In the middle of the 20th century, Watson reported, fishing boats didn’t venture far from home — and most fish were caught near the shore. That wasn’t true in the 1980s. By then, he said, fishing had moved farther from shore, into the open oceans, and it was helped by the development of new tools and technologies. These advances helped a lot: In the 1990s, fisherman hauled in five times as much fish, by weight, as they had in the middle of the century.

But since the 1990s, something has changed. Despite new technologies and more effort, fishing operations have not continued to boost their hauls. If there are fewer fish in the sea, fishing companies may have a hard time keeping up with the demand for fresh fish.

The studies by Watson and Christensen don’t paint a promising picture for sea predators.
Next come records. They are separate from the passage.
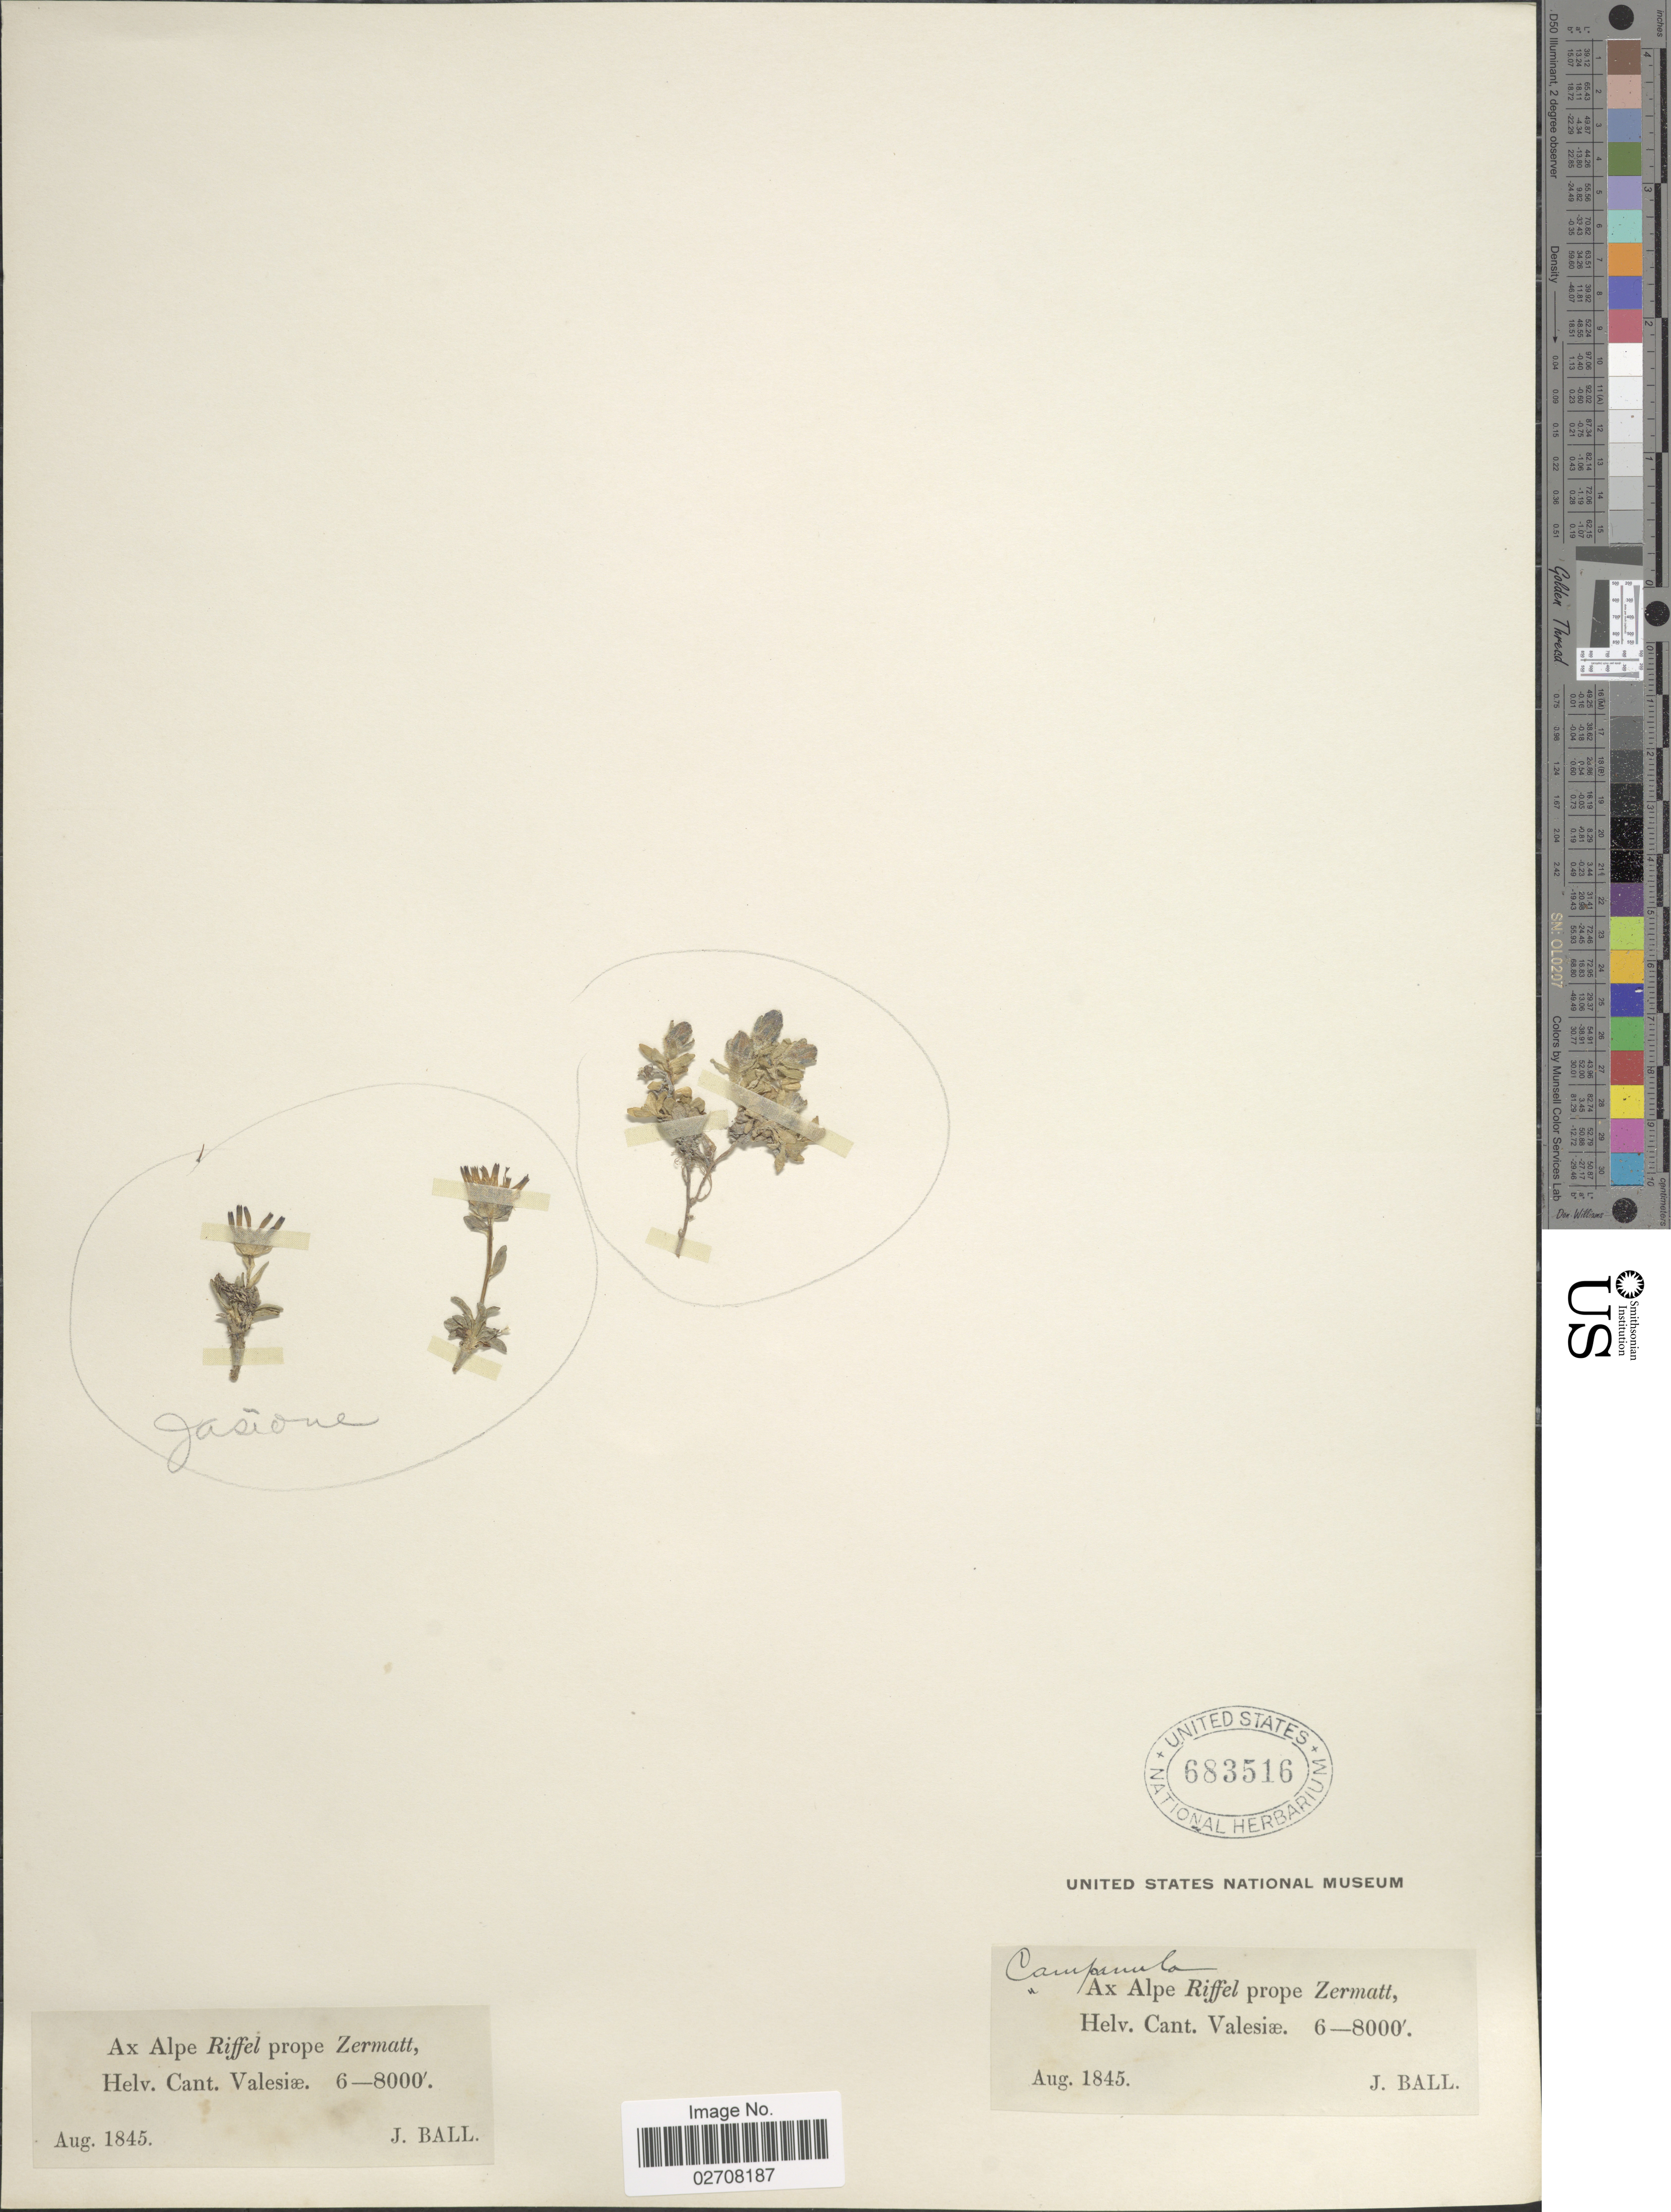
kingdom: Plantae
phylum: Tracheophyta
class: Magnoliopsida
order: Asterales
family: Campanulaceae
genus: Campanula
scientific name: Campanula sp.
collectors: J. Ball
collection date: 1845-08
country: Switzerland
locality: Ax Alpe Rifel prope Zermatt, Helv. Cant. Valesiae.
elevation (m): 1829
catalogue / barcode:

These scientists studied historical data to understand the present, and this research is needed to forecast the future of fish and fishing. And the forecast doesn’t look good: Large predator fish are becoming harder to find — and there may not be more in the sea for long.

POWER WORDS (Adapted from the New Oxford American Dictionary)

predator An animal that naturally preys on other animals.

food chain A group of organisms in which each one depends on the next as a source of food.

ecosystem A community of organisms that interact with each other and with their physical environment. The ocean ecosystem includes all the plants and animals that live in the sea.

organism An individual plant, animal or other life-form.